The only hope for this country is when Malaysians believe there is a better life after Umno and PAS, former minister Zaid Ibrahim said.
In suggesting that the Opposition forget about working with PAS, he said the idea that anyone, except Najib Razak, would do as prime minister had to be discarded too.
“What you must not do is to buy in to this idea that so long as Najib is defeated, then the country will be fine.
“The thinking is that if the Opposition can be united, not on fundamental political principles, but on seat allocation, then Najib will be defeated. I have heard of this political message before and I am appalled that it’s still being advocated with enthusiasm by so-called reformists.”
Speaking at a function last night, the former de-facto law minister recalled the time in 1987 when Tengku Razaleigh Hamzah formed Semangat 46 and took on the BN, with the opposition working out seat-allocation agreements.
In the process, Zaid said, PAS took control of Kelantan in 1990 and is ruling the state till today.
“In that time, did Kelantan undergo the necessary political and social transformation to advance it towards democracy and rule of law? No. Has it now practised good governance? No. Has Tengku Razaleigh now become our beacon of hope? No. What we got instead was PAS, a Taliban-style political power, which is now moving for an amendment in Parliament for unlimited powers to the Shariah Courts, so they can open the new road to Hudud. So much for one-to-one contests.”
Zaid said in the 2008 and 2013 general elections, PAS was again roped in with great enthusiasm by the other opposition parties – just because it agreed not to talk about hudud for a while.
But, he said, PAS’s true colours surfaced eventually when it rejected Anwar Ibrahim’s leadership, and when it said the DAP was against Islam and dangerous to Muslims.
“The pact was broken, and it could not last because it was based on convenience. By that time PAS was already sharing power in Selangor, until today. Many in PKR still want to embrace PAS because they are afraid to lose power if they abandon PAS.”
Alluding to Parti Pribumi Bersatu Malaysia President Muhyidin Yassin, Zaid said: “Lately we have another leader who wants to be prime minister, and who has said he would be able to bring PAS to the negotiating table to ensure a one-to-one fight against the BN.
He would serve as a bridge to negotiate seat allocations because PAS has already said it will not talk directly with DAP and Amanah.”
Zaid added: “This idea of pursuing a one-to-one fight is being perpetrated by those who want to be PM. What they should be doing is canvassing for a one-to-one fight based on political beliefs of equality, of non-discrimination, and an agreement to uphold the dignity of all Malaysians.

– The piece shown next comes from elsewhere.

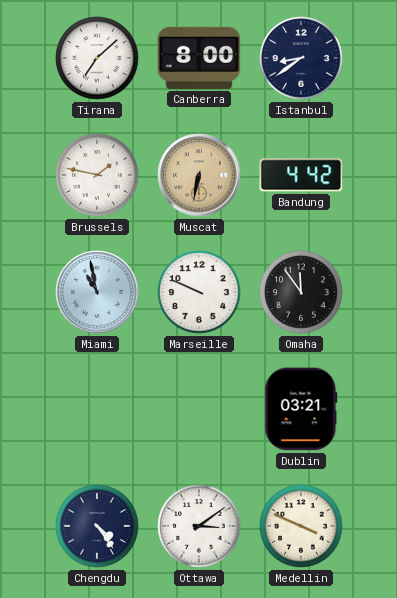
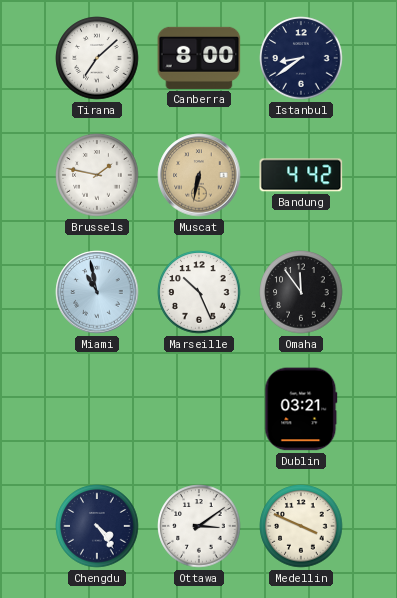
Marseille: 9:49 -> 10:26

“This country does not need politicians who offer quick fix solutions, just by changing the prime minister. We have to start from ground zero, to remove all traces of what has gone wrong; and restore leaders who are honest, and set up a new agenda for the country based on fairness and protecting the dignity of all Malaysians regardless of race or religion.”
He said, just as in a marriage, politics required that one chooses a political partner carefully. They should be partners who are committed to the fundamental principles by which the nation must be governed.
“Those who want Malaysia to be free from Taliban influence, who cherish democracy, freedom, and more equitable economic policies for the people, and who are against kleptocracy and corruption, should stand to one side, while those who want hegemony , discriminatory policies and authoritarian leaders, should stand on the other side.
“That would be a real one-to-one, the kind that we need. But we don’t see that happening. Everyone wants to win first and think later what to do with the country.”
Zaid said that months ago, he had suggested that PKR, Amanah and the DAP form a pact that would go beyond seat arrangement and which would be committed to a long-term vision for the nation.
This, he alleged, was not happening because some in PKR believed they could not live without PAS.
“If we want Malaysia to be better, we must restore the good principles and policies on which this country was founded. No compromises, no shortcuts, and certainly no accepting the idea that any prime minister will do. We will keep making the mistakes of the past and nothing will change.
“You must all remember this: There is no country anywhere in the world that has become a modern democracy, a safe country for future generations, without great sacrifice, including the loss of innocent lives. I am not asking you to die for this country, but at least stand up and be counted in the defence of the Malaysia we once knew, even if it takes a long time to achieve success.”
Saying some of his friends had asked him about his plans, Zaid added that he had a 50 per cent chance of contesting in the next election.
“I say 50 per cent for the following reasons. One, I have a criminal case pending against me, allegedly for insulting the Prime Minister (Najib) when I said he was dangerous and should step down. Even though my lawyers M Puravalen and Americk Sidhu are the best at what they do, I still have a 50 per cent chance of being convicted and disqualified from contesting.
“If that does not happen, then I have a 50 per cent chance of joining either DAP or Amanah. I hope they will accept me and give me a seat, if I apply to join them.
“Finally even if I want to contest, I only have a 50 per cent chance of raising enough money to finance the election, now that there is a proposal under a new law that sets no limit on how much a candidate can spend during the election, a proposal that will be disastrous for opposition candidates with little money,” Zaid said.